Noch leichter wurde das Manipulieren der Massen durch die sozialen Medien. Da entstehen Kräfteverhältnisse, die einem Außenstehenden Reaktionen absurd erscheinen lassen:

Noch vor drei Tagen schien es , als sei der gesamte Iran wegen des US-Attentats auf seinen General auf der Straße. Menschen ließen sogar ihr Leben, weil dabei Massenpanik ausbrach. Dann schoss die Raketen-Abwehr des Landes ein Verkehrsflugzeug ab, und die Regierung leugnete das zunächst hartnäckig. Schon waren die zuvor in den Hintergrund getretenen Massenproteste gegen die Ayatollah-Regierung wieder aktiv. Da gab es dann Tote, weil die Revolutionsgarden in SAVAK-Schwarz auf die unterdrückten Bürger einprügelten.

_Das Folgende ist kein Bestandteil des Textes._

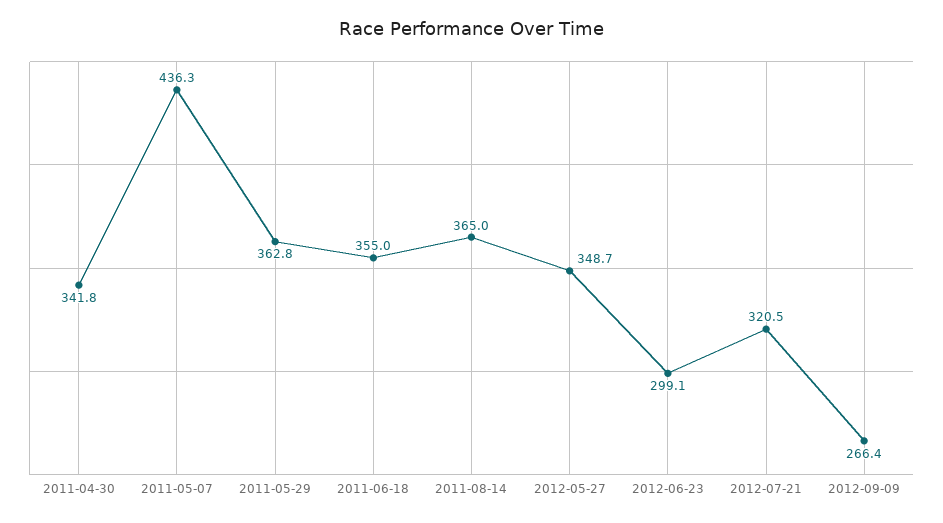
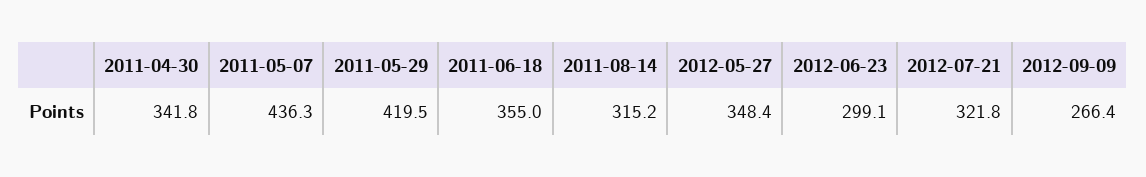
2011-05-29: 362.8 -> 419.5
2011-08-14: 365 -> 315.2
2012-05-27: 348.7 -> 348.4
2012-07-21: 320.5 -> 321.8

Jüngster "Schildbürger-Streich" der Mullahs. Gezielter Shitstorm gegen die Chef-Schiedsrichterin der Frauen-Schach-WM in Shanghai: Shohreh Bayat habe unterm Kopftuch zuviel Haar gezeigt. Darauf nahm sie am vierten Turniertag das Kopftuch gänzlich ab. Sie wird wohl nicht in ihre Heimat zurück kehren können...

Da der Iran offenbar mit rechtsstaatlichen Mitteln gar nicht zur Ruhe kommen kann, muss die Internationale Staaten-Gemeinschaft unerbittlich - notfalls auch ohne Trump und seine gespaltenen USA - darauf drängen, dass das Atom-Abkommen nicht nur erhalten, sondern auch ohne Gewalt-Androhung nachgebessert werden kann. Das setzt aber voraus, dass die Supermächte ihr angedrohtes, alles vernichtendes Wettrüsten wieder einstellen!